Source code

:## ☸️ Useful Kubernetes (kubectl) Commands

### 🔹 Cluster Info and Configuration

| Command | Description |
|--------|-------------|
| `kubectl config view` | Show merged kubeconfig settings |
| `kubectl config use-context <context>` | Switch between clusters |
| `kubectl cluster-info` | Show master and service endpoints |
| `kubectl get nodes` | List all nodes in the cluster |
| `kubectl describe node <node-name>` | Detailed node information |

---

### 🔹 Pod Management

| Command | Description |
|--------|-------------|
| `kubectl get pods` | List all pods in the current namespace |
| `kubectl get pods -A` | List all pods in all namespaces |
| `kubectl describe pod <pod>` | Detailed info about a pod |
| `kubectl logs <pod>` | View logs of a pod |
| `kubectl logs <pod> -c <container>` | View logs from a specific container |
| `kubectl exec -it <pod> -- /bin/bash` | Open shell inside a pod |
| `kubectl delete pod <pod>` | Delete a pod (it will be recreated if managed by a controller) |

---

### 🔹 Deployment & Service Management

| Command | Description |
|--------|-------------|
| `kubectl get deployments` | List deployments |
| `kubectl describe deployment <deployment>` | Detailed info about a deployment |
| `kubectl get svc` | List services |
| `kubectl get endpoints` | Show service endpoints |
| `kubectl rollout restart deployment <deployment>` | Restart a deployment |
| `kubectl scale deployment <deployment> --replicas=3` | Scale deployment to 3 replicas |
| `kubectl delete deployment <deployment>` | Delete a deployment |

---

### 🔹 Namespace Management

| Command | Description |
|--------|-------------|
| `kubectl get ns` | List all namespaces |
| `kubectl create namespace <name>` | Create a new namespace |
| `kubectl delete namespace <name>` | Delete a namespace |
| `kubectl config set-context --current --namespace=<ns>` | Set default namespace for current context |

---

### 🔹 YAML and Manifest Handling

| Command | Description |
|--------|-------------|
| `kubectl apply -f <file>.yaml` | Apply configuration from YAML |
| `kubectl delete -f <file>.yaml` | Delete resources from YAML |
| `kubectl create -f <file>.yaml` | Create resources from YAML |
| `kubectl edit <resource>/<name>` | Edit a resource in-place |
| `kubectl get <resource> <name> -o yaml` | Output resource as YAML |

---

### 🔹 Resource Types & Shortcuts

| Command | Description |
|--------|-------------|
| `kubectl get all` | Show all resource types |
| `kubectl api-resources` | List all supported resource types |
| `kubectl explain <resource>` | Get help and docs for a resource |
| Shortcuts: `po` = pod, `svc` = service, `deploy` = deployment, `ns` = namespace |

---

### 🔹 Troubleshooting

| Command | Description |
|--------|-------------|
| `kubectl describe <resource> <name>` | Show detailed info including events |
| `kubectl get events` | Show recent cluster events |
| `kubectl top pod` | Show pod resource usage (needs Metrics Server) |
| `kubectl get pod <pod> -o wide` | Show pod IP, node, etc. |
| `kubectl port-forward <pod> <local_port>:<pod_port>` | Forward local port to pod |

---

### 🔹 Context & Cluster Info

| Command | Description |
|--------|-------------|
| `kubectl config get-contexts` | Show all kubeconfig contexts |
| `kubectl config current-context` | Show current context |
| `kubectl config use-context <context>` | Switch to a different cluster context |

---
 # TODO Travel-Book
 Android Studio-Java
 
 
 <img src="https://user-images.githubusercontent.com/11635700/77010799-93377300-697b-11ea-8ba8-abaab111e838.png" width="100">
★ ★ ★
Task objective:
Only the lines that contain the string "YAML" should be copied from the entries above.

Answer for the task:
### 🔹 YAML and Manifest Handling
| `kubectl apply -f <file>.yaml` | Apply configuration from YAML |
| `kubectl delete -f <file>.yaml` | Delete resources from YAML |
| `kubectl create -f <file>.yaml` | Create resources from YAML |
| `kubectl get <resource> <name> -o yaml` | Output resource as YAML |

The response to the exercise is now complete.